Единственным показателем мусульманского влияния можно считать только определение «пророк» в отношении Иисуса Христа, присутствующее в некоторых рассказах об отречении. Альбер де Карнели говорит, что его принуждали отречься от Христа, который был всего лишь «лжепророком»; Жан де Баали уточняет, что ему сказали: «Плюнь на пророка!». Слово часто повторяется в показаниях. И, все-таки, было бы сложно усмотреть в этом, что либо кроме формулировки, отрицающей божественное происхождение Иисуса и извлечь из этого аргумент, свидетельствующий о присоединении тамлиеров к вере Корана.

Проблема остается в том же: если мы и видим, что тамплиеры отрекались от Иисуса, мы нигде не встречаем свидетельств того, что они заменили христианство на другую религию. Они вовсе не ведут себя как мусульмане, они едят свинину и пьют вино; они исполняют христианские обряды, не только на публике, но и в частной жизни, они празднуют христианские праздники и показывают глубокое почитание Девы Марии.
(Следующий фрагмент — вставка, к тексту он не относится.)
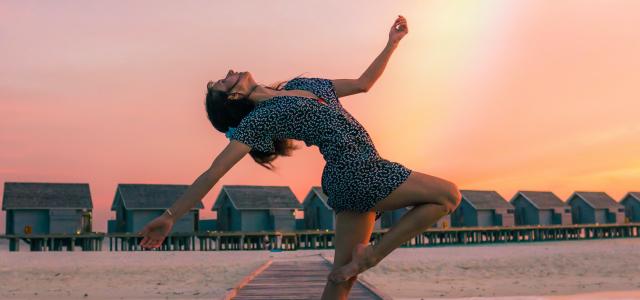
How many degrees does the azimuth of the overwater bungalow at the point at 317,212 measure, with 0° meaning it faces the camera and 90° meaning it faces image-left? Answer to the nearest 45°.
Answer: approximately 45°

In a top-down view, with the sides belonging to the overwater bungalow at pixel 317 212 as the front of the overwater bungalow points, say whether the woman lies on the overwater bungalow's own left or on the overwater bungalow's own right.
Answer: on the overwater bungalow's own left

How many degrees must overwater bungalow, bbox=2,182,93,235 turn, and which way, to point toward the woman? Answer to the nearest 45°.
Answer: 0° — it already faces them

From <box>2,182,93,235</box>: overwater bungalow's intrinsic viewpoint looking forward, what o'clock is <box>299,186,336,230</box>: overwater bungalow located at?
<box>299,186,336,230</box>: overwater bungalow is roughly at 9 o'clock from <box>2,182,93,235</box>: overwater bungalow.

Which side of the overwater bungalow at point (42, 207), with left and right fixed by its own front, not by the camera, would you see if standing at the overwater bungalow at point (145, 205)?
left
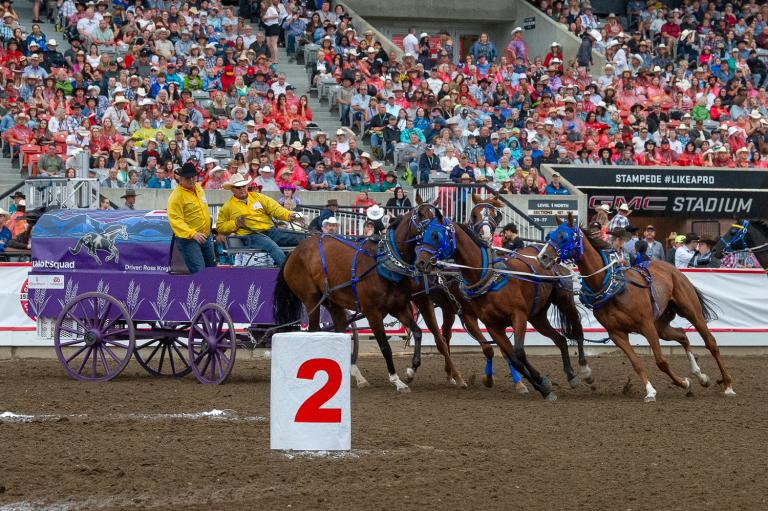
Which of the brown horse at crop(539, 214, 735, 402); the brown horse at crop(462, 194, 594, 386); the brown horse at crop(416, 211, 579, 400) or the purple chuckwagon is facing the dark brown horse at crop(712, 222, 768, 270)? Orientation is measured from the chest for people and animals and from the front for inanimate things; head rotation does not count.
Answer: the purple chuckwagon

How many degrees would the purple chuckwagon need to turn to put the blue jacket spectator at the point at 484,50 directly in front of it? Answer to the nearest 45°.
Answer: approximately 45° to its left

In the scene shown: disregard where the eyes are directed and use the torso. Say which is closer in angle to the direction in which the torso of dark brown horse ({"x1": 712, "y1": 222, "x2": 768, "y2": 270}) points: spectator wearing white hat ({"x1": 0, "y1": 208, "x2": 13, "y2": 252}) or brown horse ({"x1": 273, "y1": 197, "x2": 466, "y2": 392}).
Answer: the spectator wearing white hat

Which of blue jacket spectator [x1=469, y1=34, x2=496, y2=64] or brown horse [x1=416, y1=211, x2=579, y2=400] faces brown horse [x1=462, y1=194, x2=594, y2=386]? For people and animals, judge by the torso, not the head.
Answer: the blue jacket spectator

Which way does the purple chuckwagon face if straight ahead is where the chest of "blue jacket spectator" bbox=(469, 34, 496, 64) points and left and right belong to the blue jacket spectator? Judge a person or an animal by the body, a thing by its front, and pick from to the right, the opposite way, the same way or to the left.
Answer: to the left

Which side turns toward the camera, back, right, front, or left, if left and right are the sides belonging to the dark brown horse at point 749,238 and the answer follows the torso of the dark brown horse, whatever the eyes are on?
left

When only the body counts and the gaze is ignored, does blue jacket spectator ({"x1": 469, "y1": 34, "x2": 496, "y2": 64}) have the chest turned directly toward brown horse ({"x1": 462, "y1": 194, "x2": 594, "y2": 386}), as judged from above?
yes

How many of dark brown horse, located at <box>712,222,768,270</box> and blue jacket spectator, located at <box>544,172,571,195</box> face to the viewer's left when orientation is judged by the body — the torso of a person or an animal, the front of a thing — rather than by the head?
1

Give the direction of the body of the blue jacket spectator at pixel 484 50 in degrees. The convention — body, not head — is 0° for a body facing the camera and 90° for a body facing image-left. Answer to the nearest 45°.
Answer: approximately 0°

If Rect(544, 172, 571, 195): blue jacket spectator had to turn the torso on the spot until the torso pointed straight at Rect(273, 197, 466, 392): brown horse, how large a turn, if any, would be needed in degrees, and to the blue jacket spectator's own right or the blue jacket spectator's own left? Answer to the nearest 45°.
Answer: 0° — they already face it
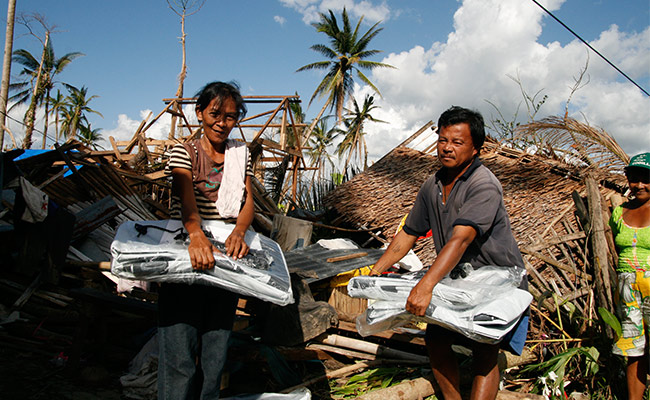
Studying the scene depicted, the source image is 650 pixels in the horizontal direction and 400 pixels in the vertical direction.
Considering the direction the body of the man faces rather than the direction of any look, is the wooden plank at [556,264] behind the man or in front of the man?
behind

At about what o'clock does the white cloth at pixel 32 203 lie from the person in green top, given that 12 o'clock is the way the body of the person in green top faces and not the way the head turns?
The white cloth is roughly at 2 o'clock from the person in green top.

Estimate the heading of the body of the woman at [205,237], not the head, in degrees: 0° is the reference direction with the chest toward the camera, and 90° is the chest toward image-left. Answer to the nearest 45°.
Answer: approximately 0°

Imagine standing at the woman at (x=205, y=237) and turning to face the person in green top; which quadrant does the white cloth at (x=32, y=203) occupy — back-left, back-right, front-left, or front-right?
back-left

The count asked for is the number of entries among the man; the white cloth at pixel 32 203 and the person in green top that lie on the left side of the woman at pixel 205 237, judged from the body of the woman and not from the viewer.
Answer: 2

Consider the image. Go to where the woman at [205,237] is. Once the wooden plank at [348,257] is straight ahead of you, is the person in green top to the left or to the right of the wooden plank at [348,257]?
right

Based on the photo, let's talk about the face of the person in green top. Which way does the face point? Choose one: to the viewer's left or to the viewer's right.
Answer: to the viewer's left

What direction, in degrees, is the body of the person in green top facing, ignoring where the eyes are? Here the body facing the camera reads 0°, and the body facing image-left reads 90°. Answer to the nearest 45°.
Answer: approximately 0°

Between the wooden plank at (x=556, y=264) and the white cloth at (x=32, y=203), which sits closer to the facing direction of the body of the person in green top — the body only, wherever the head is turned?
the white cloth
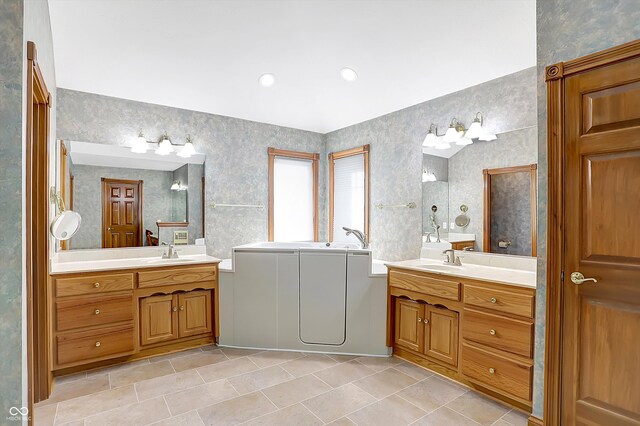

Однако глубокое влияние ислама должно было бы выразиться в каких-либо действиях, каких ни будь особых обрядах: но об этом вопрос нигде не ставился.

И, безусловно, нельзя считать доказательством этого, якобы существовавшего, исламско-христианского синкретизма, поклонение «бафомету». Например, пытались, раскладывая слово «бафомет» (baphomet) найти в нем соединение имен Иоанна Крестителя (Jean-BAPtiste) и Магомета (МаНОМЕТ).[4] Упоминание о Крестителе могло напомнить о мандейцах (mandéems), но их влияние всегда было ничтожным и ничто не позволяет думать, что во времена крестовых походов они все еще существовали в Сирии или в Палестине. К тому же тамплиеры не почитали как-то особенно Иоанна Крестителя, самым почитаемым, помимо Девы Марии, был апостол Иоанн. Кроме того, не надо забывать, что «бафомет» – это идол, изображение, предмет; речь идет не об абстрактном символе, но о «бафометовском изображении».